E em que consiste a terceira e última modalidade referida?
O requerente do apoio judiciário não tendo possibilidades económicas para pagar os honorários a advogado pode pedir a dispensa do dito pagamento. E por razões que aqui agora não importa analisar pode o requerente ter preferência por algum advogado. Se assim é pede a dispensa de pagamento de honorários ao advogado que indica, ou então, não indicando nenhum, pede a dispensa de pagamento de honorários a advogado a indicar pela Ordem dos Advogados. Ou seja, o que está em causa é essencialmente a dispensa de pagamento de honorários a advogado, seja ele, ou não, indicado pelo requerente do apoio judiciário.
E pedida a dispensa de pagamento de honorários e sendo a mesma concedida, tal decisão é notificada à Ordem dos Advogados - art. 27 nº 1 -, para esta proceder à nomeação de patrono.

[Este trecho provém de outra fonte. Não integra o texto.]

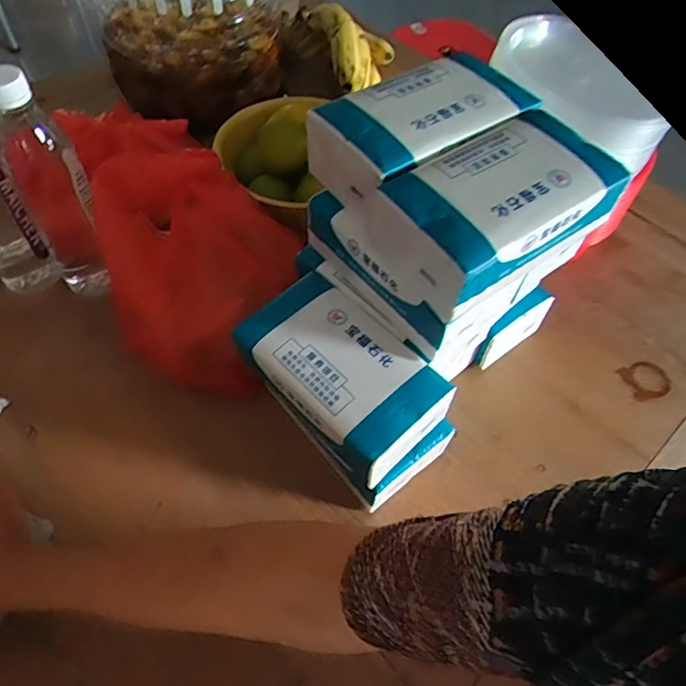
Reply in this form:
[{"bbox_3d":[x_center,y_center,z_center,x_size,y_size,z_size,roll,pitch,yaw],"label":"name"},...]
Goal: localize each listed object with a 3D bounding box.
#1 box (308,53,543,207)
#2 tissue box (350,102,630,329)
[{"bbox_3d":[0.057,-0.162,0.423,0.165,0.069,0.091,-32,65,-23],"label":"box"},{"bbox_3d":[0.106,-0.098,0.384,0.163,0.055,0.108,-29,63,-22],"label":"tissue box"}]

Tal nomeação ocorrerá nos termos do art. 32 nº 1 se o requerente não indicou nenhum advogado, ou então nos termos do art. 50 («é atendível a indicação pelo requerente do pedido de apoio judiciário de advogado» ... «quando estes declararem aceitar a prestação dos serviços requeridos»), e sem prejuízo do disposto no art. 51 da mesma Lei. (não atendibilidade da indicação feita pelo requerente).
Assim, conclui-se que: a) o actual regime do apoio judiciário nada difere do anterior, no que respeita ao caso em análise; b) a modalidade de apoio judiciário consistente na dispensa de pagamento de honorários do patrono escolhido pelo requerente, pressupõe sempre a nomeação de patrono; c) contudo, tal nomeação é feita nos termos do art. 32 com referência ao art. 50 da citada Lei, quando o requerente indica patrono, e sem prejuízo do disposto no art. 51.
Aliás, se assim não fosse, não se compreenderia a razão da notificação da decisão que concede o apoio judiciário à Ordem dos Advogados quando se trata unicamente de pagamento de honorários - art. 27 nº 1 - e também não se alcançaria o sentido e a utilidade do disposto nos arts. 50 e 51 da referida Lei.
Para isso, há que interpretar o pedido de apoio judiciário do Autor como um pedido de nomeação de patrono, com indicação do patrono escolhido, a determinar a aplicação ao caso do disposto no art. 34 nº 3 da Lei 30-E/00.
C. O disposto no art. 34 nº 3 da Lei 30-E/00.
Nos termos da citada disposição legal a acção considera-se proposta na data em que foi apresentado o pedido de nomeação de patrono, que no caso dos autos ocorreu em 26.2.01.
E que repercussões tem o citado artigo sobre a prescrição?
Ficcionando a lei que a acção se considera proposta na data em que foi apresentado o pedido de nomeação de patrono, tal não significa que o prazo a decorrer, no que respeita à prescrição, se interrompe nessa data, mas antes que a prescrição considera-se interrompida decorridos que sejam 5 dias após aquela data - 26.2.01 -, atento o disposto no art. 323 nº 2 do C.C..
No caso dos autos a interrupção da prescrição ocorreu no dia 4.3.01 (a prescrição dos direitos invocados pelo Autor ocorreria no dia 11.7.01).
Assim, não se verifica a invocada excepção de prescrição.